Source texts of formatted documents
===============

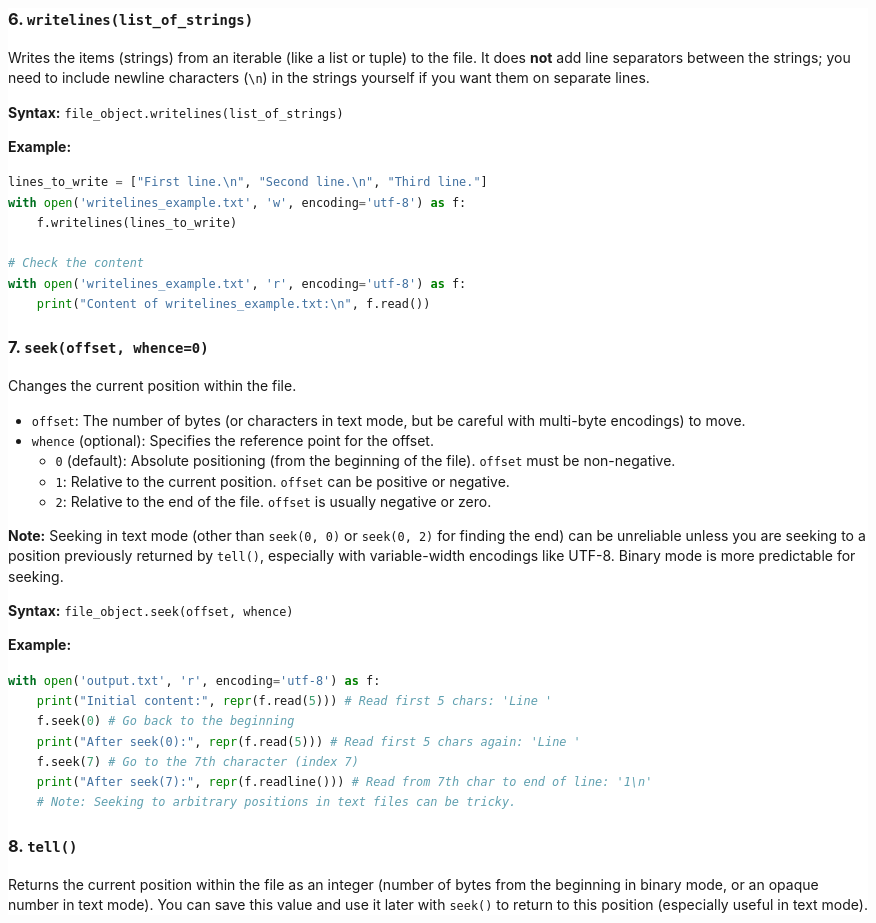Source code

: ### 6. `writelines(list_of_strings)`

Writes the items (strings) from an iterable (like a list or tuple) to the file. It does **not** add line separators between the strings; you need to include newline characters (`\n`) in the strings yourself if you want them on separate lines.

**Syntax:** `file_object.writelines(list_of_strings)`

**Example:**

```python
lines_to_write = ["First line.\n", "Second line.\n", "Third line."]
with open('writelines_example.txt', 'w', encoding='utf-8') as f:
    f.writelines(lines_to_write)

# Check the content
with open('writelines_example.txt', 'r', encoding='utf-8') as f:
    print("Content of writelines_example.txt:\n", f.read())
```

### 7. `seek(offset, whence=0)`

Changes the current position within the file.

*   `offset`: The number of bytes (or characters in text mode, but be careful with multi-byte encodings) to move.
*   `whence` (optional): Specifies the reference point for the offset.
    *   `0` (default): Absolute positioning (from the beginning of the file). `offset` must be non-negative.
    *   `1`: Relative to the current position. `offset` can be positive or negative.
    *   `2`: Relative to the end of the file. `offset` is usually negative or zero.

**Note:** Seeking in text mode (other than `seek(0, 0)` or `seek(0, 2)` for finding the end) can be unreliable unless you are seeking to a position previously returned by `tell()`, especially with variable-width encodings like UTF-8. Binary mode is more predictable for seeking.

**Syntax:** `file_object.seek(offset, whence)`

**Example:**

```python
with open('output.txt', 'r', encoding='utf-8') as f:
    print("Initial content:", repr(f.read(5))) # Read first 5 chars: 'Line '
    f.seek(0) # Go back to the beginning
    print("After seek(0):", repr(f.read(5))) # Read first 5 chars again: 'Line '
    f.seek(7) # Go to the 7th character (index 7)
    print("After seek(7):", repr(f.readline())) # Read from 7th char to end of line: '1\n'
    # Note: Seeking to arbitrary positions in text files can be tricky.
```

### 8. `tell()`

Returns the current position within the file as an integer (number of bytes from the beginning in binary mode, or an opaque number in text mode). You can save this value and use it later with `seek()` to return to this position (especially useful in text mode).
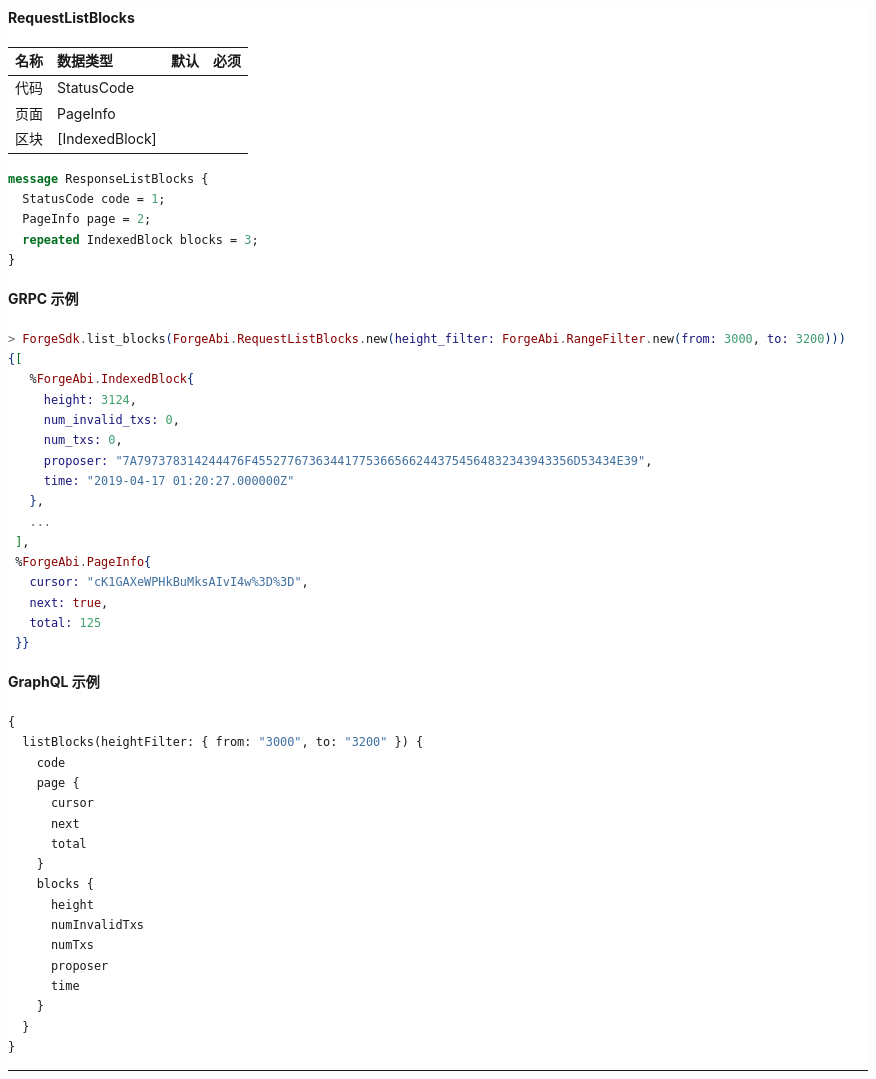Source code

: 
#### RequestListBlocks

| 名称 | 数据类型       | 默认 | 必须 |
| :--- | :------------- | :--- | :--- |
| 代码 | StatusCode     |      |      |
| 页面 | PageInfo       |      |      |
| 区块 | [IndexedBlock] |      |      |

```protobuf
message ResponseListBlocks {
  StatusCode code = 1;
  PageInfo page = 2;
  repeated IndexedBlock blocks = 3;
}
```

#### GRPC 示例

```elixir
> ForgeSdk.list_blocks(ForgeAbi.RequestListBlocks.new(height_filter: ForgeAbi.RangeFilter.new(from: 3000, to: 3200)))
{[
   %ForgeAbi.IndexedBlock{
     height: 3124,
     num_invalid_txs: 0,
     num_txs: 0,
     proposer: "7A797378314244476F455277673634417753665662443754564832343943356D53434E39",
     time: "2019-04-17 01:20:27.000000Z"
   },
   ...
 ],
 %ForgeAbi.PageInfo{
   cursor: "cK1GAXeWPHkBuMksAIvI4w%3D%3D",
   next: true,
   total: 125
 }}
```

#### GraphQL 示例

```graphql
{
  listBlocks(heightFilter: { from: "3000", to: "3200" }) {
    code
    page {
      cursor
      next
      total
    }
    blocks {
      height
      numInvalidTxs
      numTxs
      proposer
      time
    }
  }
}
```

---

===============

The records above should be reproduced exactly, with no pictures included.

#### Your response:
Source code

: ### 6. `writelines(list_of_strings)`

Writes the items (strings) from an iterable (like a list or tuple) to the file. It does **not** add line separators between the strings; you need to include newline characters (`\n`) in the strings yourself if you want them on separate lines.

**Syntax:** `file_object.writelines(list_of_strings)`

**Example:**

```python
lines_to_write = ["First line.\n", "Second line.\n", "Third line."]
with open('writelines_example.txt', 'w', encoding='utf-8') as f:
    f.writelines(lines_to_write)

# Check the content
with open('writelines_example.txt', 'r', encoding='utf-8') as f:
    print("Content of writelines_example.txt:\n", f.read())
```

### 7. `seek(offset, whence=0)`

Changes the current position within the file.

*   `offset`: The number of bytes (or characters in text mode, but be careful with multi-byte encodings) to move.
*   `whence` (optional): Specifies the reference point for the offset.
    *   `0` (default): Absolute positioning (from the beginning of the file). `offset` must be non-negative.
    *   `1`: Relative to the current position. `offset` can be positive or negative.
    *   `2`: Relative to the end of the file. `offset` is usually negative or zero.

**Note:** Seeking in text mode (other than `seek(0, 0)` or `seek(0, 2)` for finding the end) can be unreliable unless you are seeking to a position previously returned by `tell()`, especially with variable-width encodings like UTF-8. Binary mode is more predictable for seeking.

**Syntax:** `file_object.seek(offset, whence)`

**Example:**

```python
with open('output.txt', 'r', encoding='utf-8') as f:
    print("Initial content:", repr(f.read(5))) # Read first 5 chars: 'Line '
    f.seek(0) # Go back to the beginning
    print("After seek(0):", repr(f.read(5))) # Read first 5 chars again: 'Line '
    f.seek(7) # Go to the 7th character (index 7)
    print("After seek(7):", repr(f.readline())) # Read from 7th char to end of line: '1\n'
    # Note: Seeking to arbitrary positions in text files can be tricky.
```

### 8. `tell()`

Returns the current position within the file as an integer (number of bytes from the beginning in binary mode, or an opaque number in text mode). You can save this value and use it later with `seek()` to return to this position (especially useful in text mode).
Source code

: 
#### RequestListBlocks

| 名称 | 数据类型       | 默认 | 必须 |
| :--- | :------------- | :--- | :--- |
| 代码 | StatusCode     |      |      |
| 页面 | PageInfo       |      |      |
| 区块 | [IndexedBlock] |      |      |

```protobuf
message ResponseListBlocks {
  StatusCode code = 1;
  PageInfo page = 2;
  repeated IndexedBlock blocks = 3;
}
```

#### GRPC 示例

```elixir
> ForgeSdk.list_blocks(ForgeAbi.RequestListBlocks.new(height_filter: ForgeAbi.RangeFilter.new(from: 3000, to: 3200)))
{[
   %ForgeAbi.IndexedBlock{
     height: 3124,
     num_invalid_txs: 0,
     num_txs: 0,
     proposer: "7A797378314244476F455277673634417753665662443754564832343943356D53434E39",
     time: "2019-04-17 01:20:27.000000Z"
   },
   ...
 ],
 %ForgeAbi.PageInfo{
   cursor: "cK1GAXeWPHkBuMksAIvI4w%3D%3D",
   next: true,
   total: 125
 }}
```

#### GraphQL 示例

```graphql
{
  listBlocks(heightFilter: { from: "3000", to: "3200" }) {
    code
    page {
      cursor
      next
      total
    }
    blocks {
      height
      numInvalidTxs
      numTxs
      proposer
      time
    }
  }
}
```

---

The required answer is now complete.